When you copy the entries, keep every word exactly as it is and drop the images.

[Dataset excerpts]
== Segment start ==

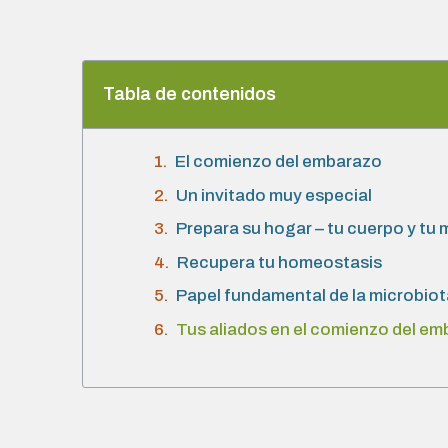
Tabla de contenidos
El comienzo del embarazo
Un invitado muy especial
Prepara su hogar – tu cuerpo y tu
Recupera tu homeostasis
Papel fundamental de la microbiot
Tus aliados en el comienzo del e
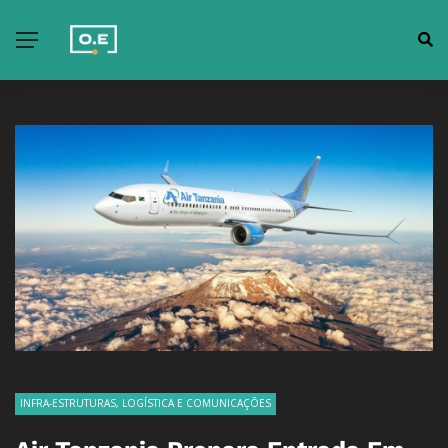
INFRA-ESTRUTURAS, LOGÍSTICA E COMUNICAÇÕES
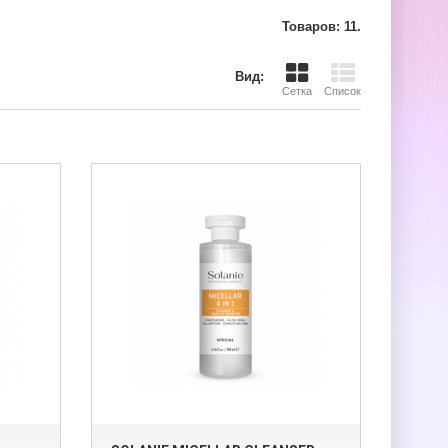
Товаров: 11.
Вид:
Сетка
Список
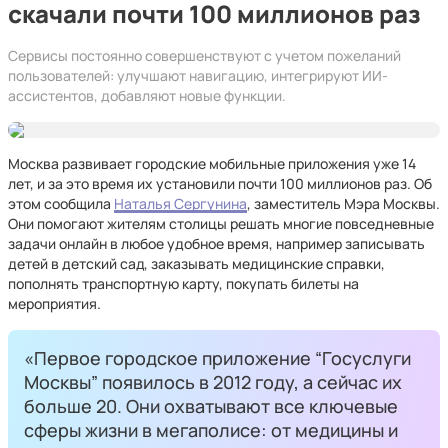
скачали почти 100 миллионов раз
Сервисы постоянно совершенствуют с учетом пожеланий
пользователей: улучшают навигацию, интегрируют ИИ-
ассистентов, добавляют новые функции.
Москва развивает городские мобильные приложения уже 14
лет, и за это время их установили почти 100 миллионов раз. Об
этом сообщила
Наталья Сергунина
, заместитель Мэра Москвы.
Они помогают жителям столицы решать многие повседневные
задачи онлайн в любое удобное время, например записывать
детей в детский сад, заказывать медицинские справки,
пополнять транспортную карту, покупать билеты на
мероприятия.
«Первое городское приложение “Госуслуги
Москвы” появилось в 2012 году, а сейчас их
больше 20. Они охватывают все ключевые
сферы жизни в мегаполисе: от медицины и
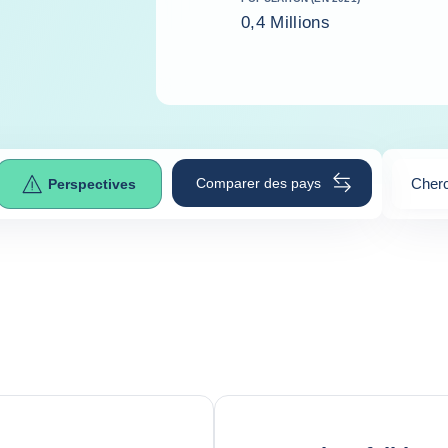
0,4 Millions
Comparer des pays
Cherc
Perspectives
0
sugge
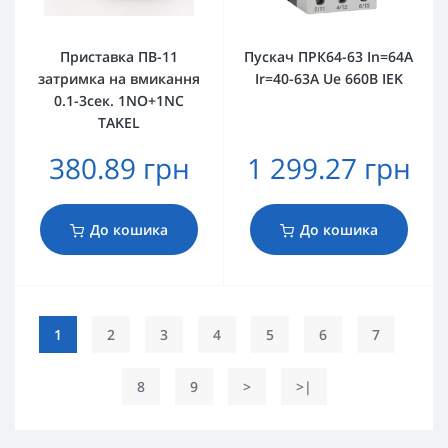
Приставка ПВ-11
Пускач ПРК64-63 In=64A
затримка на вмикання
Ir=40-63A Ue 660В IEK
0.1-3сек. 1NO+1NC
TAKEL
380.89 грн
1 299.27 грн
До кошика
До кошика
1
2
3
4
5
6
7
8
9
>
>|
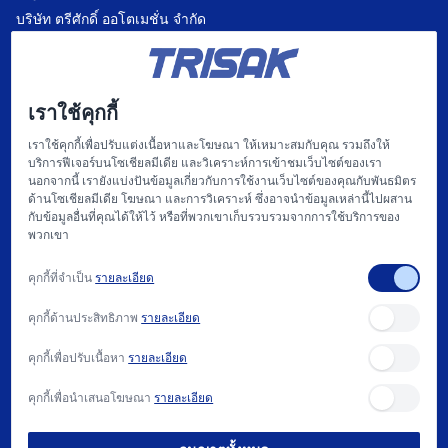
บริษัท ตรีศักดิ์ ออโตเมชั่น จำกัด
บริษัท แฟคตอรี่ ออโตเมชั่น เซ็นเตอร์ จำกัด
บริษัท ไฮทรอน-ตรีศักดิ์ จำกัด
เราใช้คุกกี้
บริษัท
เราใช้คุกกี้เพื่อปรับแต่งเนื้อหาและโฆษณา ให้เหมาะสมกับคุณ รวมถึงให้
บริการฟีเจอร์บนโซเชียลมีเดีย และวิเคราะห์การเข้าชมเว็บไซต์ของเรา
หน้าแรก
นอกจากนี้ เรายังแบ่งปันข้อมูลเกี่ยวกับการใช้งานเว็บไซต์ของคุณกับพันธมิตร
ด้านโซเชียลมีเดีย โฆษณา และการวิเคราะห์ ซึ่งอาจนำข้อมูลเหล่านี้ไปผสาน
เกี่ยวกับเรา
กับข้อมูลอื่นที่คุณได้ให้ไว้ หรือที่พวกเขาเก็บรวบรวมจากการใช้บริการของ
พวกเขา
แฟคตอรี่ ออโตเมชั่น และ การให้บริการ
คุกกี้ที่จำเป็น
รายละเอียด
สนับสนุน
คุกกี้ด้านประสิทธิภาพ
รายละเอียด
บทความ
คุกกี้เพื่อปรับเนื้อหา
รายละเอียด
ติดต่อเรา
คุกกี้เพื่อนำเสนอโฆษณา
รายละเอียด
วิธีการซื้อ และ นโยบาย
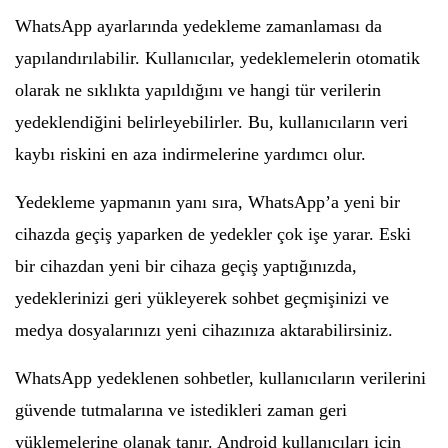
WhatsApp ayarlarında yedekleme zamanlaması da
yapılandırılabilir. Kullanıcılar, yedeklemelerin otomatik
olarak ne sıklıkta yapıldığını ve hangi tür verilerin
yedeklendiğini belirleyebilirler. Bu, kullanıcıların veri
kaybı riskini en aza indirmelerine yardımcı olur.
Yedekleme yapmanın yanı sıra, WhatsApp’a yeni bir
cihazda geçiş yaparken de yedekler çok işe yarar. Eski
bir cihazdan yeni bir cihaza geçiş yaptığınızda,
yedeklerinizi geri yükleyerek sohbet geçmişinizi ve
medya dosyalarınızı yeni cihazınıza aktarabilirsiniz.
WhatsApp yedeklenen sohbetler, kullanıcıların verilerini
güvende tutmalarına ve istedikleri zaman geri
yüklemelerine olanak tanır. Android kullanıcıları için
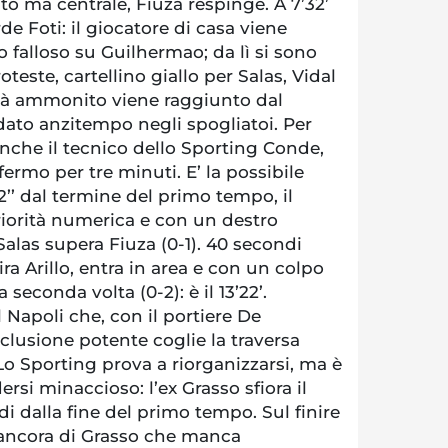
nto ma centrale, Fiuza respinge. A 7’32’
rde Foti: il giocatore di casa viene
 falloso su Guilhermao; da lì si sono
oteste, cartellino giallo per Salas, Vidal
 già ammonito viene raggiunto dal
ato anzitempo negli spogliatoi. Per
nche il tecnico dello Sporting Conde,
fermo per tre minuti. E’ la possibile
2’’ dal termine del primo tempo, il
riorità numerica e con un destro
alas supera Fiuza (0-1). 40 secondi
 Arillo, entra in area e con un colpo
 seconda volta (0-2): è il 13’22’.
Napoli che, con il portiere De
lusione potente coglie la traversa
 Lo Sporting prova a riorganizzarsi, ma è
ersi minaccioso: l’ex Grasso sfiora il
 dalla fine del primo tempo. Sul finire
t ancora di Grasso che manca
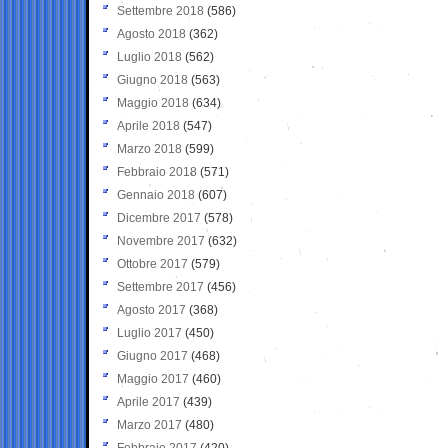
Settembre 2018
(586)
Agosto 2018
(362)
Luglio 2018
(562)
Giugno 2018
(563)
Maggio 2018
(634)
Aprile 2018
(547)
Marzo 2018
(599)
Febbraio 2018
(571)
Gennaio 2018
(607)
Dicembre 2017
(578)
Novembre 2017
(632)
Ottobre 2017
(579)
Settembre 2017
(456)
Agosto 2017
(368)
Luglio 2017
(450)
Giugno 2017
(468)
Maggio 2017
(460)
Aprile 2017
(439)
Marzo 2017
(480)
Febbraio 2017
(420)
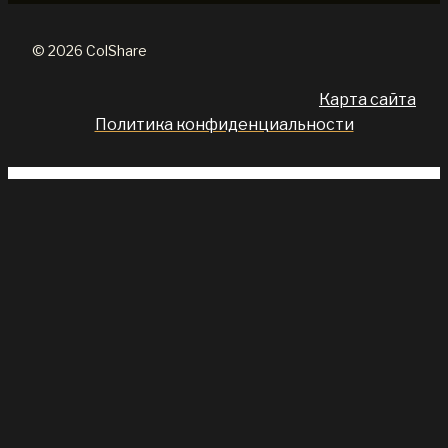
© 2026 ColShare
Карта сайта
Политика конфиденциальности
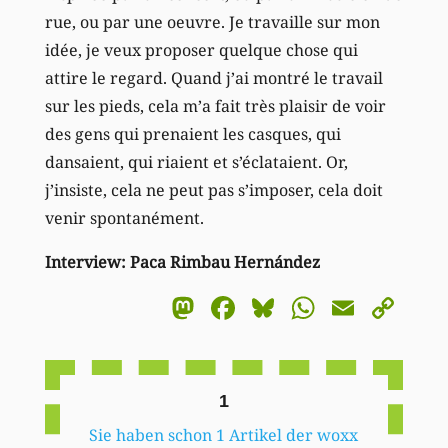
rue, ou par une oeuvre. Je travaille sur mon
idée, je veux proposer quelque chose qui
attire le regard. Quand j’ai montré le travail
sur les pieds, cela m’a fait très plaisir de voir
des gens qui prenaient les casques, qui
dansaient, qui riaient et s’éclataient. Or,
j’insiste, cela ne peut pas s’imposer, cela doit
venir spontanément.
Interview: Paca Rimbau Hernández
Mastodon
Facebook
Bluesky
WhatsA
Email
Co
Li
1
Sie haben schon 1 Artikel der woxx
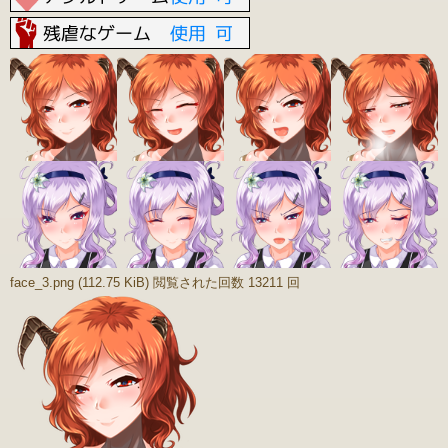
face_3.png (112.75 KiB) 閲覧された回数 13211 回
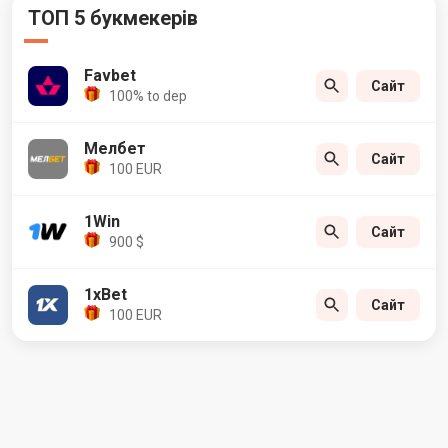
ТОП 5 букмекерів
Favbet
Сайт
100% to dep
Мелбет
Сайт
100 EUR
1Win
Сайт
900 $
1xBet
Сайт
100 EUR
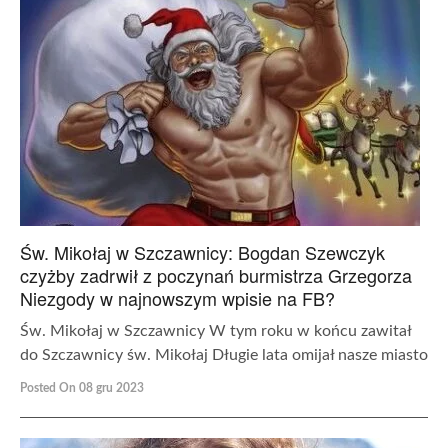
Św. Mikołaj w Szczawnicy: Bogdan Szewczyk
czyżby zadrwił z poczynań burmistrza Grzegorza
Niezgody w najnowszym wpisie na FB?
Św. Mikołaj w Szczawnicy W tym roku w końcu zawitał
do Szczawnicy św. Mikołaj Długie lata omijał nasze miasto
Posted On 08 gru 2023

== Segment end ==

> Result of the exercise:
Tabla de contenidos
El comienzo del embarazo
Un invitado muy especial
Prepara su hogar – tu cuerpo y tu
Recupera tu homeostasis
Papel fundamental de la microbiot
Tus aliados en el comienzo del e
INFRA-ESTRUTURAS, LOGÍSTICA E COMUNICAÇÕES
Товаров: 11.
Вид:
Сетка
Список
скачали почти 100 миллионов раз
Сервисы постоянно совершенствуют с учетом пожеланий
пользователей: улучшают навигацию, интегрируют ИИ-
ассистентов, добавляют новые функции.
Москва развивает городские мобильные приложения уже 14
лет, и за это время их установили почти 100 миллионов раз. Об
этом сообщила
Наталья Сергунина
, заместитель Мэра Москвы.
Они помогают жителям столицы решать многие повседневные
задачи онлайн в любое удобное время, например записывать
детей в детский сад, заказывать медицинские справки,
пополнять транспортную карту, покупать билеты на
мероприятия.
«Первое городское приложение “Госуслуги
Москвы” появилось в 2012 году, а сейчас их
больше 20. Они охватывают все ключевые
сферы жизни в мегаполисе: от медицины и
0,4 Millions
Comparer des pays
Cherc
Perspectives
0
sugge
Приставка ПВ-11
Пускач ПРК64-63 In=64A
затримка на вмикання
Ir=40-63A Ue 660В IEK
0.1-3сек. 1NO+1NC
TAKEL
380.89 грн
1 299.27 грн
До кошика
До кошика
1
2
3
4
5
6
7
8
9
>
>|
บริษัท ตรีศักดิ์ ออโตเมชั่น จำกัด
บริษัท แฟคตอรี่ ออโตเมชั่น เซ็นเตอร์ จำกัด
บริษัท ไฮทรอน-ตรีศักดิ์ จำกัด
เราใช้คุกกี้
บริษัท
เราใช้คุกกี้เพื่อปรับแต่งเนื้อหาและโฆษณา ให้เหมาะสมกับคุณ รวมถึงให้
บริการฟีเจอร์บนโซเชียลมีเดีย และวิเคราะห์การเข้าชมเว็บไซต์ของเรา
หน้าแรก
นอกจากนี้ เรายังแบ่งปันข้อมูลเกี่ยวกับการใช้งานเว็บไซต์ของคุณกับพันธมิตร
ด้านโซเชียลมีเดีย โฆษณา และการวิเคราะห์ ซึ่งอาจนำข้อมูลเหล่านี้ไปผสาน
เกี่ยวกับเรา
กับข้อมูลอื่นที่คุณได้ให้ไว้ หรือที่พวกเขาเก็บรวบรวมจากการใช้บริการของ
พวกเขา
แฟคตอรี่ ออโตเมชั่น และ การให้บริการ
คุกกี้ที่จำเป็น
รายละเอียด
สนับสนุน
คุกกี้ด้านประสิทธิภาพ
รายละเอียด
บทความ
คุกกี้เพื่อปรับเนื้อหา
รายละเอียด
ติดต่อเรา
คุกกี้เพื่อนำเสนอโฆษณา
รายละเอียด
วิธีการซื้อ และ นโยบาย
WhatsApp ayarlarında yedekleme zamanlaması da
yapılandırılabilir. Kullanıcılar, yedeklemelerin otomatik
olarak ne sıklıkta yapıldığını ve hangi tür verilerin
yedeklendiğini belirleyebilirler. Bu, kullanıcıların veri
kaybı riskini en aza indirmelerine yardımcı olur.
Yedekleme yapmanın yanı sıra, WhatsApp’a yeni bir
cihazda geçiş yaparken de yedekler çok işe yarar. Eski
bir cihazdan yeni bir cihaza geçiş yaptığınızda,
yedeklerinizi geri yükleyerek sohbet geçmişinizi ve
medya dosyalarınızı yeni cihazınıza aktarabilirsiniz.
WhatsApp yedeklenen sohbetler, kullanıcıların verilerini
güvende tutmalarına ve istedikleri zaman geri
yüklemelerine olanak tanır. Android kullanıcıları için
nto ma centrale, Fiuza respinge. A 7’32’
rde Foti: il giocatore di casa viene
 falloso su Guilhermao; da lì si sono
oteste, cartellino giallo per Salas, Vidal
 già ammonito viene raggiunto dal
ato anzitempo negli spogliatoi. Per
nche il tecnico dello Sporting Conde,
fermo per tre minuti. E’ la possibile
2’’ dal termine del primo tempo, il
riorità numerica e con un destro
alas supera Fiuza (0-1). 40 secondi
 Arillo, entra in area e con un colpo
 seconda volta (0-2): è il 13’22’.
Napoli che, con il portiere De
lusione potente coglie la traversa
 Lo Sporting prova a riorganizzarsi, ma è
ersi minaccioso: l’ex Grasso sfiora il
 dalla fine del primo tempo. Sul finire
t ancora di Grasso che manca
Settembre 2018
(586)
Agosto 2018
(362)
Luglio 2018
(562)
Giugno 2018
(563)
Maggio 2018
(634)
Aprile 2018
(547)
Marzo 2018
(599)
Febbraio 2018
(571)
Gennaio 2018
(607)
Dicembre 2017
(578)
Novembre 2017
(632)
Ottobre 2017
(579)
Settembre 2017
(456)
Agosto 2017
(368)
Luglio 2017
(450)
Giugno 2017
(468)
Maggio 2017
(460)
Aprile 2017
(439)
Marzo 2017
(480)
Febbraio 2017
(420)
© 2026 ColShare
Карта сайта
Политика конфиденциальности
rue, ou par une oeuvre. Je travaille sur mon
idée, je veux proposer quelque chose qui
attire le regard. Quand j’ai montré le travail
sur les pieds, cela m’a fait très plaisir de voir
des gens qui prenaient les casques, qui
dansaient, qui riaient et s’éclataient. Or,
j’insiste, cela ne peut pas s’imposer, cela doit
venir spontanément.
Interview: Paca Rimbau Hernández
Mastodon
Facebook
Bluesky
WhatsA
Email
Co
Li
1
Sie haben schon 1 Artikel der woxx
face_3.png (112.75 KiB) 閲覧された回数 13211 回
ТОП 5 букмекерів
Favbet
Сайт
100% to dep
Мелбет
Сайт
100 EUR
1Win
Сайт
900 $
1xBet
Сайт
100 EUR
Św. Mikołaj w Szczawnicy: Bogdan Szewczyk
czyżby zadrwił z poczynań burmistrza Grzegorza
Niezgody w najnowszym wpisie na FB?
Św. Mikołaj w Szczawnicy W tym roku w końcu zawitał
do Szczawnicy św. Mikołaj Długie lata omijał nasze miasto
Posted On 08 gru 2023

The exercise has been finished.